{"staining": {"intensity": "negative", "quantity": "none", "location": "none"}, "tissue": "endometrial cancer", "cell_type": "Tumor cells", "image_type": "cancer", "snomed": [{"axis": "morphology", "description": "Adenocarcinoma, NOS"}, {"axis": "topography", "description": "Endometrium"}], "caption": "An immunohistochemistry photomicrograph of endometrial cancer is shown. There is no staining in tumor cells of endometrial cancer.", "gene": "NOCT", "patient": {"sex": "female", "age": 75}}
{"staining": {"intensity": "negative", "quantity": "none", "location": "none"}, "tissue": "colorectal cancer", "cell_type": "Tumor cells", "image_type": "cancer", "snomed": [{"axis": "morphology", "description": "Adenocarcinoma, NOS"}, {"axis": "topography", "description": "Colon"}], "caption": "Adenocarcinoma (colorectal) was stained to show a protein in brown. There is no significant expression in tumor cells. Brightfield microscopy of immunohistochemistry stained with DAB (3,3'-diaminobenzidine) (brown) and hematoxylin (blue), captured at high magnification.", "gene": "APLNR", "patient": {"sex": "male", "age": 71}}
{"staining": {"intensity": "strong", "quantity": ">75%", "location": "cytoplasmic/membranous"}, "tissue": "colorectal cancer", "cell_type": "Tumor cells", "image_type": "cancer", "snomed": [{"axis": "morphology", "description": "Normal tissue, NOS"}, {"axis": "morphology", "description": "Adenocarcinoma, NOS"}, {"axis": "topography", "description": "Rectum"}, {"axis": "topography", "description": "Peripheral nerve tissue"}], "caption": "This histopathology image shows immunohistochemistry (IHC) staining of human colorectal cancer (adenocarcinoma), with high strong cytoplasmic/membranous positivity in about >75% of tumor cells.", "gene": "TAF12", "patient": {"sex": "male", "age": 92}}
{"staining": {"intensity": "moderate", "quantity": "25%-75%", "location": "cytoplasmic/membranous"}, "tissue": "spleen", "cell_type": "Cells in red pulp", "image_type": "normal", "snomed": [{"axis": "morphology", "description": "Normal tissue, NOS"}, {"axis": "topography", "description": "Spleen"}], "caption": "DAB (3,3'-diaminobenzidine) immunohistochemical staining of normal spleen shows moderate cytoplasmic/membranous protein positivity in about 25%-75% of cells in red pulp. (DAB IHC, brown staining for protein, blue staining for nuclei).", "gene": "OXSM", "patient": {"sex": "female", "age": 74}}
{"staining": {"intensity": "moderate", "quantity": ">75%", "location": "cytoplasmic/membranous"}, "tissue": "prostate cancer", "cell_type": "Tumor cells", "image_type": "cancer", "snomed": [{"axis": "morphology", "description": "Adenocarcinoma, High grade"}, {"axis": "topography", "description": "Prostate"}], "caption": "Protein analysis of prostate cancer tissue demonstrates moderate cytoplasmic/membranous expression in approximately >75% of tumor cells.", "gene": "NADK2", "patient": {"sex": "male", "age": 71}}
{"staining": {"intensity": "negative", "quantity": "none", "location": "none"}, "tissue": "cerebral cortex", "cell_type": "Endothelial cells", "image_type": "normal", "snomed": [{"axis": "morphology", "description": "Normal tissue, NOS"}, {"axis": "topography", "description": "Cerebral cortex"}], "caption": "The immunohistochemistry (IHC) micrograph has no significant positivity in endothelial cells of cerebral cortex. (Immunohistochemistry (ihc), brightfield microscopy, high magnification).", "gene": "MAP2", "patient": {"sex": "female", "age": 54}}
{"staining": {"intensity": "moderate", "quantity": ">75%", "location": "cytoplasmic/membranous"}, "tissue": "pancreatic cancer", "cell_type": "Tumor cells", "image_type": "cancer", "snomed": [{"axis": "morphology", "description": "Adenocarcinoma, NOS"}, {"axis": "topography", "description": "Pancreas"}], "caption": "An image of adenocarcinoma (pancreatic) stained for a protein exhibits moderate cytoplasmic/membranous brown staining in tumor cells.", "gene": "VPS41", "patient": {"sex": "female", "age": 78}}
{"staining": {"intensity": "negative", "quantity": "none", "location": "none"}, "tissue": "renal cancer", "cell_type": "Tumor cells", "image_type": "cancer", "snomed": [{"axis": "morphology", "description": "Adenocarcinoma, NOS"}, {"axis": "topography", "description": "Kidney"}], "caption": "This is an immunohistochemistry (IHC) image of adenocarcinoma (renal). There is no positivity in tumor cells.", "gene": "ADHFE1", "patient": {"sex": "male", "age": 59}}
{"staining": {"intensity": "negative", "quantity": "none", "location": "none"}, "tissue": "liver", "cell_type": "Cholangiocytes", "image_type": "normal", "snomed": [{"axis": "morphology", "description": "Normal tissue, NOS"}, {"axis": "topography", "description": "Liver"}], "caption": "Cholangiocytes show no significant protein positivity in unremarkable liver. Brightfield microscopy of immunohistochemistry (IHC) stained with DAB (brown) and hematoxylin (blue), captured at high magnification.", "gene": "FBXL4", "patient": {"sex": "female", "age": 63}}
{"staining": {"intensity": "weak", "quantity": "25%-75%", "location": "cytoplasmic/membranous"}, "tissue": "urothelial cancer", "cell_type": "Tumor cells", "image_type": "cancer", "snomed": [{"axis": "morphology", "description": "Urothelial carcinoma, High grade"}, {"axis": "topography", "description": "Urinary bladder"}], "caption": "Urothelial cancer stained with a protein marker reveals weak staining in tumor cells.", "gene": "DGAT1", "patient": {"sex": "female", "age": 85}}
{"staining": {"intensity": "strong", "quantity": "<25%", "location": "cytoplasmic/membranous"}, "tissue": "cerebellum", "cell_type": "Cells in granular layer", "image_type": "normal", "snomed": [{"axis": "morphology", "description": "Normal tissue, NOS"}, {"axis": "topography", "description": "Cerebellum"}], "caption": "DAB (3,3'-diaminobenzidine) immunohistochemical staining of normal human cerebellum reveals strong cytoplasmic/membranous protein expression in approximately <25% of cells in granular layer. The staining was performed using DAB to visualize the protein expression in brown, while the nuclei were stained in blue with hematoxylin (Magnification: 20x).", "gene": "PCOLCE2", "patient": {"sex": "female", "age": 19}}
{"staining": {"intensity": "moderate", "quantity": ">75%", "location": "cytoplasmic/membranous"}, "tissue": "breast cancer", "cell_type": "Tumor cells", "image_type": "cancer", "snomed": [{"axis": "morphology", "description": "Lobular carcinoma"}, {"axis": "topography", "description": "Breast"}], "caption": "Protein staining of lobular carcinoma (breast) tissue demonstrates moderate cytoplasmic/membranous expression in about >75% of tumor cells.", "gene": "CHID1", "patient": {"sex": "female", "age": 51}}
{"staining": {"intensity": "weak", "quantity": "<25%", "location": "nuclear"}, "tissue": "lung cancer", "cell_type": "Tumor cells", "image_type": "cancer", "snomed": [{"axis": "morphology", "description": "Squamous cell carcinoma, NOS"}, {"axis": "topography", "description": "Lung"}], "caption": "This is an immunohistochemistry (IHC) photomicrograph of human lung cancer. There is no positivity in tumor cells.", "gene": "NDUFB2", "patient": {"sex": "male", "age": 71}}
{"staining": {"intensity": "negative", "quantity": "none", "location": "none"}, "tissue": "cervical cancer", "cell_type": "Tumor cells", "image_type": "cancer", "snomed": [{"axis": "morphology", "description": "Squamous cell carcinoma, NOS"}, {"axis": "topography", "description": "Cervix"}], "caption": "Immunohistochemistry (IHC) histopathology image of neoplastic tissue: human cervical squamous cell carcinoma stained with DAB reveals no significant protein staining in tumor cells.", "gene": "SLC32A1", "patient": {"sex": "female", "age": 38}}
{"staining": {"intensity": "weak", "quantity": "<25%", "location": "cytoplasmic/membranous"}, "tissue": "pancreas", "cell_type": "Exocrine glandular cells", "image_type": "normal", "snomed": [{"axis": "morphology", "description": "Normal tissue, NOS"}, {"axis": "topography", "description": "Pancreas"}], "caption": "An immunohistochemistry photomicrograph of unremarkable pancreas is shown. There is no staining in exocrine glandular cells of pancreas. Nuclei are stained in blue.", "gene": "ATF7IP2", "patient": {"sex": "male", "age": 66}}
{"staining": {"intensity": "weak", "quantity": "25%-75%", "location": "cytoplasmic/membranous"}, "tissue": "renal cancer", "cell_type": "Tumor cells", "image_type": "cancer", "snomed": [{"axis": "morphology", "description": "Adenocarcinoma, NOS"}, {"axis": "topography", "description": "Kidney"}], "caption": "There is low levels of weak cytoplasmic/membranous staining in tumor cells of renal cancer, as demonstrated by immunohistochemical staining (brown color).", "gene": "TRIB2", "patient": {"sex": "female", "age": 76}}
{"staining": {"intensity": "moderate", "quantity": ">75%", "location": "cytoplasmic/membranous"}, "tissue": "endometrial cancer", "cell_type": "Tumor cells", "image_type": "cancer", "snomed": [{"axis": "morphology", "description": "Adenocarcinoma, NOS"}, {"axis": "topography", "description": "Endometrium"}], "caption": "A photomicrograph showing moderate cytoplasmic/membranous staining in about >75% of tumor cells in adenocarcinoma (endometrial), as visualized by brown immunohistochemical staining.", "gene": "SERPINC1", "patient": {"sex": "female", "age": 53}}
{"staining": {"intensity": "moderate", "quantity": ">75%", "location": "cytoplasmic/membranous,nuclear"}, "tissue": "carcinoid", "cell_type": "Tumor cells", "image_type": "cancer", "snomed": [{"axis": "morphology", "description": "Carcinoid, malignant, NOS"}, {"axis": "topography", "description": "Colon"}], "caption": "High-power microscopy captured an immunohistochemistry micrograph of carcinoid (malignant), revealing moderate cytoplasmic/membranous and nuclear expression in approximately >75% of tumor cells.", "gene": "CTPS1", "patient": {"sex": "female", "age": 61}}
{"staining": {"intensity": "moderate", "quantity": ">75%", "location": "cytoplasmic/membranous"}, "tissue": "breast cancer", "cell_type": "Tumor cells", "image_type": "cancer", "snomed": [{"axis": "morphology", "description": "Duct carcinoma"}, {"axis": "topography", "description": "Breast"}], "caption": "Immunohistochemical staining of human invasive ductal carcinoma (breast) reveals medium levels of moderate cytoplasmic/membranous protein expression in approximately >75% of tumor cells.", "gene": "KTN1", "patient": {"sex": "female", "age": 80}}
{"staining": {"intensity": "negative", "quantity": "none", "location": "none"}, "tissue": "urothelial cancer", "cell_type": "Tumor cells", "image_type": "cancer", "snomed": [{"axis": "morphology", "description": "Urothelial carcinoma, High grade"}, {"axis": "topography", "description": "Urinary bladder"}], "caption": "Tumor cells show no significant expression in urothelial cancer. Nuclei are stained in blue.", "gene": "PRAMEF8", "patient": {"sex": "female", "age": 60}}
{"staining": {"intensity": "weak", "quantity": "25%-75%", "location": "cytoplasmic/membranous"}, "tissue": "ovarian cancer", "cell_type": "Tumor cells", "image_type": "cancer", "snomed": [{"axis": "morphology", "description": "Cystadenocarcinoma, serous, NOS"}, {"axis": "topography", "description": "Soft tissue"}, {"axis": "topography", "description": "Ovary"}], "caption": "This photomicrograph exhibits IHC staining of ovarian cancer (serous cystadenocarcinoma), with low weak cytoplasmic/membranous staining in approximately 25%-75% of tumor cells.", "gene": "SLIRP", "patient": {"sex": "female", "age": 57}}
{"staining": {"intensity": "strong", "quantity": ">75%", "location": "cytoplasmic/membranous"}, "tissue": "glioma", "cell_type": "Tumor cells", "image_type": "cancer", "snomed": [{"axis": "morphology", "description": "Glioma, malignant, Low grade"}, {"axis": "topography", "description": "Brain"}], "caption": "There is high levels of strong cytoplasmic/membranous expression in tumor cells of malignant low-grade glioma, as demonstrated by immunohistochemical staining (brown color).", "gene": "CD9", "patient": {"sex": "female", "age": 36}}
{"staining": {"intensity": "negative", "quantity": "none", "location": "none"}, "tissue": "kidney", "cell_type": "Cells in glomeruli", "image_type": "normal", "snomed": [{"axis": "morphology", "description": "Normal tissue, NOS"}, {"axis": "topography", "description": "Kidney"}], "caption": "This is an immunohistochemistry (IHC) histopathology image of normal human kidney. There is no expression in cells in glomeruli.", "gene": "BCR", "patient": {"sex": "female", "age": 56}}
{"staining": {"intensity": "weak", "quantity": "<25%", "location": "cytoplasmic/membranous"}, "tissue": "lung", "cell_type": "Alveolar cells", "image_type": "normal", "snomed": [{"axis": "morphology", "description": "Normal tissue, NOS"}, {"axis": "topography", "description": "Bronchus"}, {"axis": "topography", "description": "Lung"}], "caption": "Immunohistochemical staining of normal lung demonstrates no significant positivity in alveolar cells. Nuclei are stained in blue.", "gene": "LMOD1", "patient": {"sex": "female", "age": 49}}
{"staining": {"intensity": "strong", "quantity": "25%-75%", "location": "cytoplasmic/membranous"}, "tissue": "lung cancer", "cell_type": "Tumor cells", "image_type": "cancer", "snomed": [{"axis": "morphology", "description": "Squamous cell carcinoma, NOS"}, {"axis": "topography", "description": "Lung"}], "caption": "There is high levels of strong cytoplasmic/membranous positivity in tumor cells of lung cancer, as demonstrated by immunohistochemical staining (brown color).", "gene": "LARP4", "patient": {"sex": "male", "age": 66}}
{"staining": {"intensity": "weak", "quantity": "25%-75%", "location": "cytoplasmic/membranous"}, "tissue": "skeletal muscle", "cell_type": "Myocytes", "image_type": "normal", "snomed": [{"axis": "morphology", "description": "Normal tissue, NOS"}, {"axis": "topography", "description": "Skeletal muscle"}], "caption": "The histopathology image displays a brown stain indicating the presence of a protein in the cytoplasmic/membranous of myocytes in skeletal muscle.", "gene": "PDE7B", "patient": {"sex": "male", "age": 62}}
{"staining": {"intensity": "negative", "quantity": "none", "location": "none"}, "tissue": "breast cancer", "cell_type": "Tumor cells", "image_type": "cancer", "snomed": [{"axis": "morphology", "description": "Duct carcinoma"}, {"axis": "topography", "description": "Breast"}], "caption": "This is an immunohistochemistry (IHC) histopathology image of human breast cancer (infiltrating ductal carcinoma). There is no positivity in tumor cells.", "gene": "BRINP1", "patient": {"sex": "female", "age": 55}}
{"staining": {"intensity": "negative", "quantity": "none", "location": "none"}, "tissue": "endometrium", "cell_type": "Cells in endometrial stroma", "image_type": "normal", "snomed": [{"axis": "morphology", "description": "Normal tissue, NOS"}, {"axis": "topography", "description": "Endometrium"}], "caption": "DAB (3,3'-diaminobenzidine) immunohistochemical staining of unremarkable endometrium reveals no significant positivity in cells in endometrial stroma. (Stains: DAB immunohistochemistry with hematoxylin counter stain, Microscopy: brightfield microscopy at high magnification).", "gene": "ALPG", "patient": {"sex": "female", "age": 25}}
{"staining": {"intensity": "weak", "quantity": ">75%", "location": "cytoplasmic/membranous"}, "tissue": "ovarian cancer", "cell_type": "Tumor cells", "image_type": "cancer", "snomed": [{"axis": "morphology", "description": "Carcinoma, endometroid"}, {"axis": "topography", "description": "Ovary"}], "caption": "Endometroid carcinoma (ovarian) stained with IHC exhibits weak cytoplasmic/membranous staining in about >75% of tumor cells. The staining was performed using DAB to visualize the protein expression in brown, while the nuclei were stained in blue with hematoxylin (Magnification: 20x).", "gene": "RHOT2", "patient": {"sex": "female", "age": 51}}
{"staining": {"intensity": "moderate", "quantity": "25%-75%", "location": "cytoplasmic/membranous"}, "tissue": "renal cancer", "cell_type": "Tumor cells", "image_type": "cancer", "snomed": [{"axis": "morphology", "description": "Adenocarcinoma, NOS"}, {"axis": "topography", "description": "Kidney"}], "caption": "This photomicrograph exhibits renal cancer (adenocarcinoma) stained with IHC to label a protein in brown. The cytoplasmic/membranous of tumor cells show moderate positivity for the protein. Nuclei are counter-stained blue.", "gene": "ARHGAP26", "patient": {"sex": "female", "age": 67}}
• • •
Your objective: Please transcribe word for word the lines from the line with "staining of unremarkable" to the end of the material, both ends included.

Completed exercise:
{"staining": {"intensity": "negative", "quantity": "none", "location": "none"}, "tissue": "endometrium", "cell_type": "Cells in endometrial stroma", "image_type": "normal", "snomed": [{"axis": "morphology", "description": "Normal tissue, NOS"}, {"axis": "topography", "description": "Endometrium"}], "caption": "DAB (3,3'-diaminobenzidine) immunohistochemical staining of unremarkable endometrium reveals no significant positivity in cells in endometrial stroma. (Stains: DAB immunohistochemistry with hematoxylin counter stain, Microscopy: brightfield microscopy at high magnification).", "gene": "ALPG", "patient": {"sex": "female", "age": 25}}
{"staining": {"intensity": "weak", "quantity": ">75%", "location": "cytoplasmic/membranous"}, "tissue": "ovarian cancer", "cell_type": "Tumor cells", "image_type": "cancer", "snomed": [{"axis": "morphology", "description": "Carcinoma, endometroid"}, {"axis": "topography", "description": "Ovary"}], "caption": "Endometroid carcinoma (ovarian) stained with IHC exhibits weak cytoplasmic/membranous staining in about >75% of tumor cells. The staining was performed using DAB to visualize the protein expression in brown, while the nuclei were stained in blue with hematoxylin (Magnification: 20x).", "gene": "RHOT2", "patient": {"sex": "female", "age": 51}}
{"staining": {"intensity": "moderate", "quantity": "25%-75%", "location": "cytoplasmic/membranous"}, "tissue": "renal cancer", "cell_type": "Tumor cells", "image_type": "cancer", "snomed": [{"axis": "morphology", "description": "Adenocarcinoma, NOS"}, {"axis": "topography", "description": "Kidney"}], "caption": "This photomicrograph exhibits renal cancer (adenocarcinoma) stained with IHC to label a protein in brown. The cytoplasmic/membranous of tumor cells show moderate positivity for the protein. Nuclei are counter-stained blue.", "gene": "ARHGAP26", "patient": {"sex": "female", "age": 67}}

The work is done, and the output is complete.